Desconfia
9.10.15
Tu, mochileira, que estas há um mês a viajar sozinha. Lonely travelers, chamam-vos. Um dia alguém, quem sabe invadido por uma bondade genuina, pergunta: “Queres que segure a tua mochila?”, e quando percebes já disseste que não. Claro que não. Tu e a tua mochila são só um. Ela é, na verdade, a tua única conexão com a realidade. Sem ela andarias sem rumo. Sem dinheiro, passaporte, internet, água e comida. A mochila é a tua casa, a tua essência, talvez. O remédio para as horas mortas, o entretenimento para os autocarros intermináveis.

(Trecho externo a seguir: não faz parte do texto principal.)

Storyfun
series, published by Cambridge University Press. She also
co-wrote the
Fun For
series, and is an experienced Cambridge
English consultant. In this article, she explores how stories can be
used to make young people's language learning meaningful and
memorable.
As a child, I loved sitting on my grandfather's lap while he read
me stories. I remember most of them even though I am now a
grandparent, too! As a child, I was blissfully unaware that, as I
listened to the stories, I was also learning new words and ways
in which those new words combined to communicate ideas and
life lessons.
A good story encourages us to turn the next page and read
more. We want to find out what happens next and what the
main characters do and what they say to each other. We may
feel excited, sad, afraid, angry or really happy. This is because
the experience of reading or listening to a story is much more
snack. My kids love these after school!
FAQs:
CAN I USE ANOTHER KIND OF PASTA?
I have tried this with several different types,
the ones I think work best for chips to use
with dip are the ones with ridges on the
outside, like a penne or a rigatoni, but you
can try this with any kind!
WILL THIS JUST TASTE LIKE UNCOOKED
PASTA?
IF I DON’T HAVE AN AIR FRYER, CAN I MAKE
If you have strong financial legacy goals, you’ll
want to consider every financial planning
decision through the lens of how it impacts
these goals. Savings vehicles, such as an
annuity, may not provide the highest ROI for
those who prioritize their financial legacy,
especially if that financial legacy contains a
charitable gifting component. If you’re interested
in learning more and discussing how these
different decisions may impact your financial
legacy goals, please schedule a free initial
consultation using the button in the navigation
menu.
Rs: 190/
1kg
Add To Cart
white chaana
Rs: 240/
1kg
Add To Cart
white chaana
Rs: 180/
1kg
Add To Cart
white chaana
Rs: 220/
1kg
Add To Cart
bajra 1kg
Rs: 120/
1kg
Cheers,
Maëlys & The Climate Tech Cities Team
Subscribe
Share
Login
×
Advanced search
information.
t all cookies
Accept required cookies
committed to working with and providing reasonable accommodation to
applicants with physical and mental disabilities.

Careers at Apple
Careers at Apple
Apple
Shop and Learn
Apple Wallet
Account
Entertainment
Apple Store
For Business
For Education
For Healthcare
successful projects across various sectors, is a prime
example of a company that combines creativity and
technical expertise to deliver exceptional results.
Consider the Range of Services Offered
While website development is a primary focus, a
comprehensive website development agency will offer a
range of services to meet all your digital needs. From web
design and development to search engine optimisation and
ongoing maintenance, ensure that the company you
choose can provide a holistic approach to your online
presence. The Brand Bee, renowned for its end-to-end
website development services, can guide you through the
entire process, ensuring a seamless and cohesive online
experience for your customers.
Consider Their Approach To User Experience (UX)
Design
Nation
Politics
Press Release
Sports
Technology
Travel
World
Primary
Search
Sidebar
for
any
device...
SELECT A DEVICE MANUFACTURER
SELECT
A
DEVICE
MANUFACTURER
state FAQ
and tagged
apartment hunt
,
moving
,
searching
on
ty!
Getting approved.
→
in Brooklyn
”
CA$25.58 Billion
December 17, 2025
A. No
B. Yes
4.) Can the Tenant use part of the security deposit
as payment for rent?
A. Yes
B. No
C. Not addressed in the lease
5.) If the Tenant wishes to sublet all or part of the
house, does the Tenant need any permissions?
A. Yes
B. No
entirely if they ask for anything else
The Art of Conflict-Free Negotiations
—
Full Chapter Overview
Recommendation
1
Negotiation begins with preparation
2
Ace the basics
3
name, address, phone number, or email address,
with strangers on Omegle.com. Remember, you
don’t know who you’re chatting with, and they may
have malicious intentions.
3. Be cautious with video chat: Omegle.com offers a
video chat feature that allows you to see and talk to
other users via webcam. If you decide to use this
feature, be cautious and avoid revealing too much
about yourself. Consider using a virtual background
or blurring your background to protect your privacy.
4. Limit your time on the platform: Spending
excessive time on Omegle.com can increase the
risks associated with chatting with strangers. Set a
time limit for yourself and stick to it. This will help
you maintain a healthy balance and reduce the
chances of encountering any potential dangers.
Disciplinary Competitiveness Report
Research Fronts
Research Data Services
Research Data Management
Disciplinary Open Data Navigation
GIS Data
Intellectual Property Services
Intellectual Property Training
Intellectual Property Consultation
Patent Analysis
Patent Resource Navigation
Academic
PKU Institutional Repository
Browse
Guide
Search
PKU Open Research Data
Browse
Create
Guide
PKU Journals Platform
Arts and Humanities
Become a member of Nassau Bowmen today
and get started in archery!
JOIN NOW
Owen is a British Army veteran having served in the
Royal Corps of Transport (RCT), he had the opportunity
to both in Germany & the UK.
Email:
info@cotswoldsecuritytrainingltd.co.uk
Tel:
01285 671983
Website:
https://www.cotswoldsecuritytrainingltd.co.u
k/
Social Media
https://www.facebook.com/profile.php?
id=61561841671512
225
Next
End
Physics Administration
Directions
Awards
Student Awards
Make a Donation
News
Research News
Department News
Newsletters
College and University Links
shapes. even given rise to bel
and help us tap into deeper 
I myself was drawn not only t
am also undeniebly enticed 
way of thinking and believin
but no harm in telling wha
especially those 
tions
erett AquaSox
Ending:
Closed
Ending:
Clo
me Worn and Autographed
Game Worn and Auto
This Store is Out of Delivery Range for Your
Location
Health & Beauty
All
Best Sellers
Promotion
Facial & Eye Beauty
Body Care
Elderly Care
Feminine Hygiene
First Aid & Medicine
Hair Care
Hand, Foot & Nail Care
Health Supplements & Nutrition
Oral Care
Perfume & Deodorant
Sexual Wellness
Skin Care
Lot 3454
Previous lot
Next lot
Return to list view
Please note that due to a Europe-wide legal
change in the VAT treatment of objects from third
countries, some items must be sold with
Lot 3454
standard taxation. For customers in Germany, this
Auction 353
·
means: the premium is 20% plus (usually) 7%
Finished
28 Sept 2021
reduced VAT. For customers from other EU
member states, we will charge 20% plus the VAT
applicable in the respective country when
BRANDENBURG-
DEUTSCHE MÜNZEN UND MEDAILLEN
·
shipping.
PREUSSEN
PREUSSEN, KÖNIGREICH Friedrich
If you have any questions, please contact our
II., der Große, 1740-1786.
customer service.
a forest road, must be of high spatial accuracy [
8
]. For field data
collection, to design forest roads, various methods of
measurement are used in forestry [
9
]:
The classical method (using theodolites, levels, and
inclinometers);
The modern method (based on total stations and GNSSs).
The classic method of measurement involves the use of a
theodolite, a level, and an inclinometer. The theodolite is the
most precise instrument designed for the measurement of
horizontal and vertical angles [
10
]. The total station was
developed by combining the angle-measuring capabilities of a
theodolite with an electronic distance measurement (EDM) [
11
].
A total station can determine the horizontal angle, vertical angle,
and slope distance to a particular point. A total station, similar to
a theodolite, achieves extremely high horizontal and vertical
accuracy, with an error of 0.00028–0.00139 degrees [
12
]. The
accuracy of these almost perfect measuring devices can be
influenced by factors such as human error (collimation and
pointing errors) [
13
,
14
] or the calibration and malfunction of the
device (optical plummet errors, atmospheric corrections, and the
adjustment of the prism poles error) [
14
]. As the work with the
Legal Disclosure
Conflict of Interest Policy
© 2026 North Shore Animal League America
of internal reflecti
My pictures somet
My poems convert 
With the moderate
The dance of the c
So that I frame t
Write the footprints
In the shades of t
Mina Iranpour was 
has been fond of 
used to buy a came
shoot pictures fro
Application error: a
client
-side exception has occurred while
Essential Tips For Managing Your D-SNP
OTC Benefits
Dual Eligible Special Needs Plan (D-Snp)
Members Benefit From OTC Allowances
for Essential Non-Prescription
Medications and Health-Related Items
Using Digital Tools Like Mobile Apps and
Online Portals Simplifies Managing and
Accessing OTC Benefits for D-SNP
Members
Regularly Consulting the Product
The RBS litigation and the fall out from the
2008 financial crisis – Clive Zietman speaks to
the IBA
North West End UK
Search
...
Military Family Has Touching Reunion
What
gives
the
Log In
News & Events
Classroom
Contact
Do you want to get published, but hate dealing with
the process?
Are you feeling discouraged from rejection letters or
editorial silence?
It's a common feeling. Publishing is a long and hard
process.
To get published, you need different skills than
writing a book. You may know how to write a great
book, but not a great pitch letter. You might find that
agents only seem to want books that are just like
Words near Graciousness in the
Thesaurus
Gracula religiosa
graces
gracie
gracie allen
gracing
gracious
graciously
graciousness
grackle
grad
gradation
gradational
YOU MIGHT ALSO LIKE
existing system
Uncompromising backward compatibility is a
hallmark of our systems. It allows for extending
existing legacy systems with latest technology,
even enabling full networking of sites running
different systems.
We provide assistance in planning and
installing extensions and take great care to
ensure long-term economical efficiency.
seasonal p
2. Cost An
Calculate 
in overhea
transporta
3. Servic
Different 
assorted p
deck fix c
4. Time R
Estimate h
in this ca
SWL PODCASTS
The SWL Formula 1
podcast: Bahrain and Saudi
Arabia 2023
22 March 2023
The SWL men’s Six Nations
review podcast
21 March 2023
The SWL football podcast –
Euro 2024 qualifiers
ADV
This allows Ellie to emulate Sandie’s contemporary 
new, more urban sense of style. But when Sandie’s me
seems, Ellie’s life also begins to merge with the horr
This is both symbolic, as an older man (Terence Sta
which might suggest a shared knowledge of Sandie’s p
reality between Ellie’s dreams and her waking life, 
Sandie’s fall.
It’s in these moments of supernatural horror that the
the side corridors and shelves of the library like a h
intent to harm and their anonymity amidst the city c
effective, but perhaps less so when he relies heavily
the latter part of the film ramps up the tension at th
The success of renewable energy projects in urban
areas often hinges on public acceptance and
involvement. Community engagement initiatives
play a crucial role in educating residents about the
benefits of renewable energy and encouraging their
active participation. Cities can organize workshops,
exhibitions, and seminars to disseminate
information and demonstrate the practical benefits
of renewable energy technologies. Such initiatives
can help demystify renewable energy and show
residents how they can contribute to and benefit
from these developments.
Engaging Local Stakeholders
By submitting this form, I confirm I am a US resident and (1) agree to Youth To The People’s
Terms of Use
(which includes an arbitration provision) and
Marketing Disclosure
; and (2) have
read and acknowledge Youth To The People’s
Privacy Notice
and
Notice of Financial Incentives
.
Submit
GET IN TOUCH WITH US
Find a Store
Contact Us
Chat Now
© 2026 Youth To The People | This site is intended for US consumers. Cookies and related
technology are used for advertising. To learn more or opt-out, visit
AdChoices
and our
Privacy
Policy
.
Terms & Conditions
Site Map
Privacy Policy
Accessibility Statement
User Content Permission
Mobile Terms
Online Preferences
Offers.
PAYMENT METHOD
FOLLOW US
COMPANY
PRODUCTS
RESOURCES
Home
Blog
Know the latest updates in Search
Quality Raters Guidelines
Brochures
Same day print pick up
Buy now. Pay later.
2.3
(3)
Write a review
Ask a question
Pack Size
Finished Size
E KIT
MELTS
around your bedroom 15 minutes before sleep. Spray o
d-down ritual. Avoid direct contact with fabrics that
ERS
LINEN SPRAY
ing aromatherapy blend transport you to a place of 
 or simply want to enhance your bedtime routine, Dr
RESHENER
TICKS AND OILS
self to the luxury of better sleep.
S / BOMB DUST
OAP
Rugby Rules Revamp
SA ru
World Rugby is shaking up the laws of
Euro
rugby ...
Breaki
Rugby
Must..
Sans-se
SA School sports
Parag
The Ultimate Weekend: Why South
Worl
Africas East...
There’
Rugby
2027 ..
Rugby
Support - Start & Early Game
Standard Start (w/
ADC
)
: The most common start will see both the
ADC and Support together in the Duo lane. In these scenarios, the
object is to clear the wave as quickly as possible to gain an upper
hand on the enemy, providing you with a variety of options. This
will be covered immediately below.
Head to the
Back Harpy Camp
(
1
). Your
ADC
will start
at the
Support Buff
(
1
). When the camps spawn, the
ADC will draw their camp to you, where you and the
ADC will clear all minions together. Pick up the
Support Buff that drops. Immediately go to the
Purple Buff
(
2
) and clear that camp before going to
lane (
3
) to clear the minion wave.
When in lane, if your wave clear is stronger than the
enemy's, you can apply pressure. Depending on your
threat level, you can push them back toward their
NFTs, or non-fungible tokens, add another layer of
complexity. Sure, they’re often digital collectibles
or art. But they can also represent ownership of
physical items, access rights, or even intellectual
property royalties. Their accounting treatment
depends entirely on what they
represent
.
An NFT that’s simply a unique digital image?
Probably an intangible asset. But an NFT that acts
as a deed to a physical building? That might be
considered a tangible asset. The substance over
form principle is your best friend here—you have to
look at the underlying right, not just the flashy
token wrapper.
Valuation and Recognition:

A última coisa que pensas antes de dormir e a primeira que tocas ao acordar. Os mais pícaros até lembrariam daquelas noites de sono leve e preocupado onde a mochila foi como um filho protegido pelo abraço apertado.
Não, disseste. Porque não confias. Nem naquele desconhecido com cara de bonachão, nem nos amigos de há mais de dois ou três dias (toda uma eternidade para estes tempos). Não confias em ninguém, em suma. Só em ti.
Viajar sozinha tem este ponto amargo, acido, ruim. Quando tu es a tua unica voz, o teu proprio doubleckeck, o teu diabo e o teu grilo falante. Quando tudo depende de ti e de mais ninguém, desconfias. Sempre.
Daquele senhor que pergunta de onde vens, que quer ajudar-te com o mapa. Da idosa que te oferece comida, que te põe uma pulseira no braço. Da rapariga que pousa para a tua foto (pedirá dinheiro?), do menino que brinca entre as tuas pernas (estão a tentar distrair-te?). Da senhora que te recomenda um restaurante (o que ganha com isso?), do mochileiro que diz que gostou do tour (essa gente gosta de tudo), do turista que diz que é barato (aposto que é rico e não tem criterio), do que fala bem de um hostel (talvez a sujidade não lhe incomode), do copo de agua que não sabes de onde vem, da comida que aparece sem ter passado pela cozinha. Do caramelo. Do desconto. Do kilo de fruta demasiado barato. Quando te apercebes passas o dia a desconfiar, a pôr cara seria, a tentar, tantas vezes sem sucesso, que não te roubem. Dinheiro, tempo, animo e felicidade.
Madam, hello, madam, dizem. E tu, automaticamente, dizes que não com a cabeça. Fazes bem, viajeira mochileira, é bom desconfiar, ouvir historias e aprender. Mas não te amargues. Aprende a dizer que não com um sorriso e quando te roubem o pagues mais do que o necesario, oh well, como diria o meu Pai... "a vida é injusta".